# Dad's Old Simplicity



## Blue Hill (Mar 31, 2013)

When I was a boy, in the 1960's, my Dad had a Simplicity 7 horse walk behind garden tractor. We had several attachments including a dozer blade, cultivator, roto tiller and a snow blower. As I recall, it was a heck of a machine and the snowblower was pretty much unstoppable, even though it was a single stage. I found some pictures on My Tractor Forum.com of what looks like what we used to have.

http://www.mytractorforum.com/attachment.php?attachmentid=210416&d=1335441912

http://www.mytractorforum.com/attachment.php?attachmentid=210415&d

Here's a picture of what the tractor unit looked like

http://oldpathsequipment.com/wp-content/uploads/2013/01/walkbehind1.jpg



Larry


----------



## HCBPH (Mar 8, 2011)

*Walk behind*

That's a neat looking machine. Kind of like a Gravely is set up. Thanks for sharing.


----------



## Simplicity Solid 22 (Nov 27, 2012)

*Simplicity Model "W" Walking Tractor*












If it was a single stage then it did not have a tractor to attach to.....must have been a dual stage.
If the wheels moved it was a dual stage..


----------



## cdestuck (Jan 20, 2013)

With the right gearing and those tires in sure it was a beast.


----------



## Blue Hill (Mar 31, 2013)

Simplicity Solid 22 said:


> *If it was a single stage then it did not have a tractor to attach to.....must have been a dual stage.
> If the wheels moved it was a dual stage..*


*

http://www.mytractorforum.com/attachment.php?attachmentid=210415&d

http://www.mytractorforum.com/attach...6&d=1335441912

Sorry Simplicity Solid, it was a single stage snowblower attachment (see the pics - no impeller, just an auger) and it was attached to the walk behind tractor unit. I'll admit it was a lot of years ago, but I ran it enough to know. We did custom work with the roto tiller in the spring and the snow blower in the winter.

Larry. *


----------



## Simplicity Solid 22 (Nov 27, 2012)

Nice blue hill...that must have ate snow!!!!

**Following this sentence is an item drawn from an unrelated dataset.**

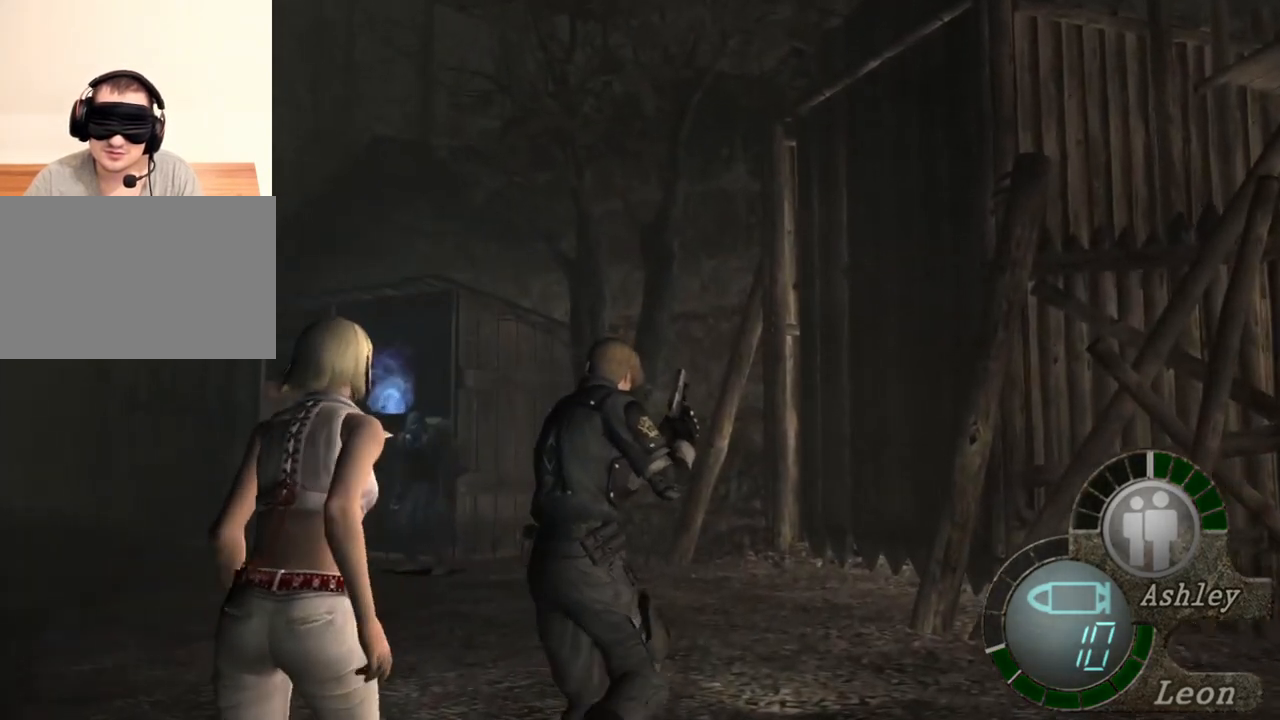
{"keys": ["shift", "w"], "mouse": [], "events": []}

Ah yes I do apologize auger(single stage) vs auger and impeller(two stage). 

Somehow I thought the belts being one for auger and impeller and the other being for traction traction came into play...??? See you learn something new
everyday on here.


----------



## Blue Hill (Mar 31, 2013)

No worries SS22. My Dad always said that it's a darned poor day when you don't learn something. ; > )


----------